> _PAGINA_
···

Questo assunto ci conduce, infine, a vagliare, con perplessità, la seconda delle ipotesi regolative ammesse ossia mediante accordi sindacali stipulati dalle organizzazioni sindacali cui il lavoratore abbia conferito esplicito mandato.

 

Invero, la “soluzione” proposta, configurandosi, de facto, alla stregua di un contratto concluso per il tramite di soggetto munito del potere di rappresentanza (art. 1387 c.c.), non potrebbe che patire le medesime conseguenze, analogamente all’accordo concluso senza mediazione, del confronto con la “norma inderogabile” di legge.

 

Nel medesimo solco, una simile prospettazione confliggerebbe anche con la “regolazione” di principio che, da sempre e in modo prevalente, la magistratura opera per gestire il rapporto fra “legge” e “contratto collettivo” ossia la inequivocabile preminenza del diritto positivo rispetto all’ordinamento sindacale, peraltro mai costituzionalmente attuato (art. 39 Cost.).

 

Anche perché, nel caso di specie, l’autonomia contrattuale di “diritto comune” nemmeno svolgerebbe quelle funzioni (“derogatoria”, “integrativa” o “suppletiva”) talvolta previste dalla legge, ma, piuttosto, si posizionerebbe, a danno del lavoratore, in aperto contrasto con essa.

 

In conclusione, questa seconda opzione sembra rientrare, a pieno titolo, fra quelle “teorie” giurisprudenziali (si veda la qualificazione degli usi aziendali a “fonti sociali” e dunque la loro rivedibilità mediante successivo accordo collettivo; oppure la sancita, e mai civilisticamente spiegata, efficacia erga omnes dei contratti collettivi aziendali) al servizio di una visione necessariamente dinamica dell’applicazione dei vari trattamenti, più attenta alla prassi che alla sostenibilità sistematica delle soluzioni (ancora C. Cester, cit., p. 11).

···

> _MATERIALE FORNITO_

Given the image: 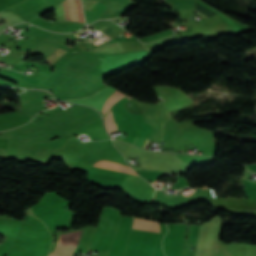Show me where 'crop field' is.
I'll return each mask as SVG.
<instances>
[{
  "instance_id": "obj_3",
  "label": "crop field",
  "mask_w": 256,
  "mask_h": 256,
  "mask_svg": "<svg viewBox=\"0 0 256 256\" xmlns=\"http://www.w3.org/2000/svg\"><path fill=\"white\" fill-rule=\"evenodd\" d=\"M72 20L84 22L80 0H69Z\"/></svg>"
},
{
  "instance_id": "obj_6",
  "label": "crop field",
  "mask_w": 256,
  "mask_h": 256,
  "mask_svg": "<svg viewBox=\"0 0 256 256\" xmlns=\"http://www.w3.org/2000/svg\"><path fill=\"white\" fill-rule=\"evenodd\" d=\"M111 111H112V109H111ZM111 111L105 117V123H106V127H107L108 132L115 130V127H116V125L114 127V123H113L114 116H113V119H112ZM114 122H115V120H114Z\"/></svg>"
},
{
  "instance_id": "obj_2",
  "label": "crop field",
  "mask_w": 256,
  "mask_h": 256,
  "mask_svg": "<svg viewBox=\"0 0 256 256\" xmlns=\"http://www.w3.org/2000/svg\"><path fill=\"white\" fill-rule=\"evenodd\" d=\"M95 166L111 169V170H116L132 175H136L131 168H128L126 166L119 165L117 163L109 162V161H99L94 164ZM138 176V175H136Z\"/></svg>"
},
{
  "instance_id": "obj_4",
  "label": "crop field",
  "mask_w": 256,
  "mask_h": 256,
  "mask_svg": "<svg viewBox=\"0 0 256 256\" xmlns=\"http://www.w3.org/2000/svg\"><path fill=\"white\" fill-rule=\"evenodd\" d=\"M126 95H124L123 93L119 92V91H115L112 96L106 101V103L103 106V114H106L107 111L110 109V107L116 103L118 100H120L121 98L125 97Z\"/></svg>"
},
{
  "instance_id": "obj_7",
  "label": "crop field",
  "mask_w": 256,
  "mask_h": 256,
  "mask_svg": "<svg viewBox=\"0 0 256 256\" xmlns=\"http://www.w3.org/2000/svg\"><path fill=\"white\" fill-rule=\"evenodd\" d=\"M148 141H149V140L147 139L146 142H145V144H144V146H143L144 148L146 147Z\"/></svg>"
},
{
  "instance_id": "obj_9",
  "label": "crop field",
  "mask_w": 256,
  "mask_h": 256,
  "mask_svg": "<svg viewBox=\"0 0 256 256\" xmlns=\"http://www.w3.org/2000/svg\"><path fill=\"white\" fill-rule=\"evenodd\" d=\"M196 11V10H195Z\"/></svg>"
},
{
  "instance_id": "obj_8",
  "label": "crop field",
  "mask_w": 256,
  "mask_h": 256,
  "mask_svg": "<svg viewBox=\"0 0 256 256\" xmlns=\"http://www.w3.org/2000/svg\"><path fill=\"white\" fill-rule=\"evenodd\" d=\"M127 98L131 99V97H129V96Z\"/></svg>"
},
{
  "instance_id": "obj_5",
  "label": "crop field",
  "mask_w": 256,
  "mask_h": 256,
  "mask_svg": "<svg viewBox=\"0 0 256 256\" xmlns=\"http://www.w3.org/2000/svg\"><path fill=\"white\" fill-rule=\"evenodd\" d=\"M65 51L59 49V48H55L52 52H50L46 57V61L48 63H53L54 61H56L62 54H64ZM63 56V55H62Z\"/></svg>"
},
{
  "instance_id": "obj_1",
  "label": "crop field",
  "mask_w": 256,
  "mask_h": 256,
  "mask_svg": "<svg viewBox=\"0 0 256 256\" xmlns=\"http://www.w3.org/2000/svg\"><path fill=\"white\" fill-rule=\"evenodd\" d=\"M81 233L62 235L58 248L49 256H72L78 246Z\"/></svg>"
}]
</instances>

···

> _CONSEGNA_
Indichi tutte le funzioni dell'autonomia contrattuale di "diritto comune" che, secondo la pagina, sono talvolta previste dalla legge.

> _SOLUZIONE PROPOSTA_
- derogatoria
- integrativa
- suppletiva